Idris is a pimp and because of the way the sex industry works in Nigeria’s northern city of Kano, he and the women he pimps have a co-dependant relationship – they exploit each other. Obinna Anyadike/IRIN

Idris is a pimp and makes no bones about it. Because of the way the sex industry works in Nigeria's northern city of Kano, he and the women he pimps have a co-dependant relationship – they exploit each other.

Kano's history dates back 1,400 years as an iron-working centre that adopted Islam in the 14th century and grew on the back of the trans-Saharan caravan trade.

Outside the old city walls is a quarter known as the sabon gari, where "foreigners" traditionally lived, segregated from the Hausa-speaking indigenous population. With sharia law applicable in Kano, it is in the bars and hotels of the sabon gari - where Islamic jurisprudence does not reach - that Idris does his business.

He works with a group of Hausa-speaking women from all over the north who live in a dingy, nameless hole-in-the-wall hotel, whose anonymity seems deliberate. Quarrelsome, poor, with some clearly on something narcotic, these are women at the edge of society.

As they prepared for the evening, applying henna to their hands and feet, cleaning their rooms, getting stoned, Idris explained that his role was to guide the "big fish" to the establishment, and sometimes act as muscle. He gets tipped by the women, maybe gets fed if they feel sorry for him, or he has a girlfriend among them, but the money they make is theirs alone.

It is not that much. They pay N450 (US$4) a night for the rooms and share blocked toilets downstairs, having to burn incense to cover the smell, and charge around N300 (US$2.60) for sex – an amount whispered out of earshot of Idris and the other pimps. While a "big fish" in the capital, Abuja, or the commercial metropolis, Lagos, might shell out N150,000 (US$1,300), here a serious score would be N15,000 (US$130) – and it doesn't happen often.

"There is a religious/cultural dimension; they are outcasts from their families and find succour in drugs: ruffies [Rohypnol, a date-rape drug], Benzedrine [an amphetamine], cough syrup," explained Salamatu Da'u, behaviour change communication coordinator in Kano of the Society for Family Health (SFH), a Nigerian AIDS service organisation that had just begun working at the hotel.

The way you change a car is the way you change a wife in Kano.

Kano, Nigeria's second largest city, has an HIV prevalence rate of 3.4 percent - just below the national average of 4.4 percent - but among brothel-based sex workers it hits 49.1 percent. In a six-state behavioural survey by the federal ministry of health, Kano's brothel-based sex workers were the least able to correctly identify ways of preventing HIV transmission, and the least likely to use condoms with their customers.

**EXERCISE INSTRUCTIONS**.
1. In the Kano article, how much do the women pay for their rooms each night?
2. List every drug that Salamatu Da'u names in the Kano article.
3. Duplicate a stretch of the Kano article, starting at the words "Kano's history dates" and stopping after "trans-Saharan caravan trade.".

**GIVEN MATERIAL**.
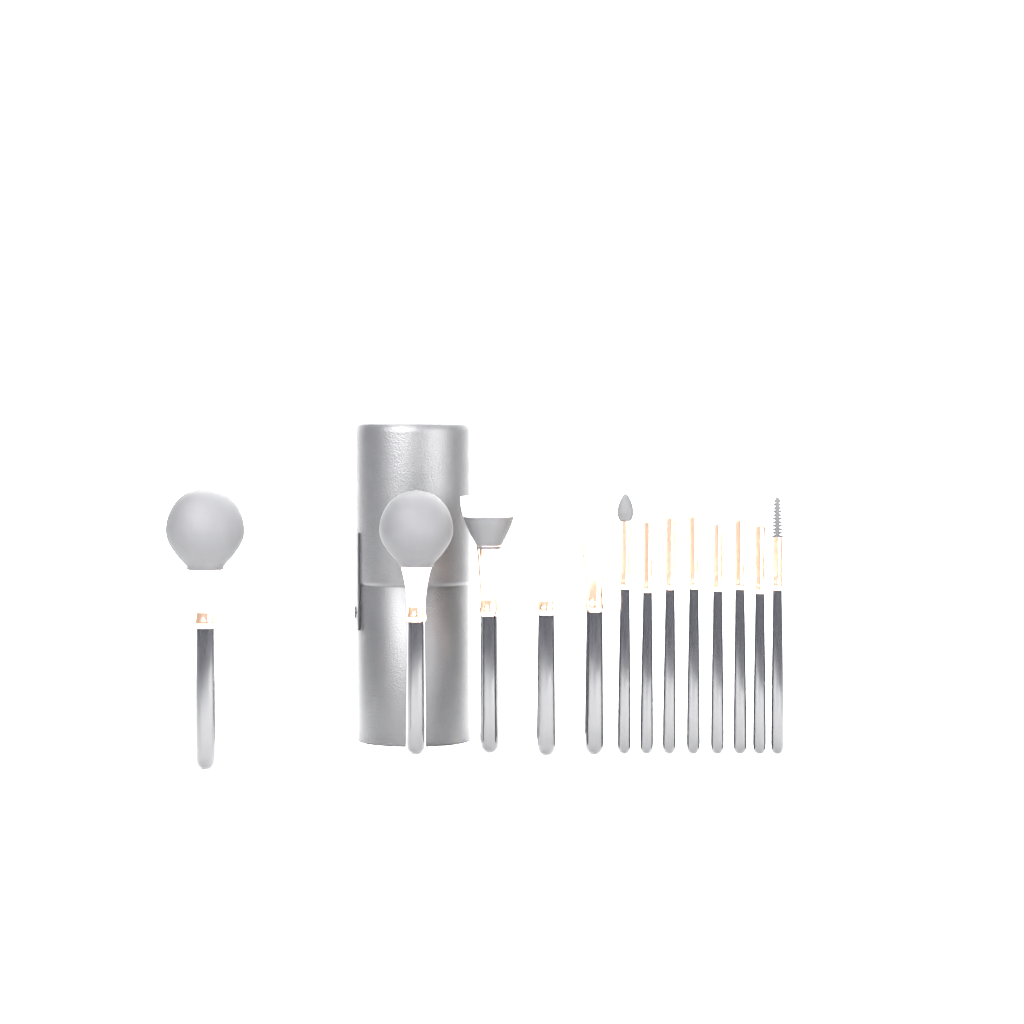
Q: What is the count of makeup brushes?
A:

**THE REPLIES**.
1. N450 (US$4) a night.

2. Ruffies (Rohypnol), Benzedrine, and cough syrup.

3.
Kano's history dates back 1,400 years as an iron-working centre that adopted Islam in the 14th century and grew on the back of the trans-Saharan caravan trade.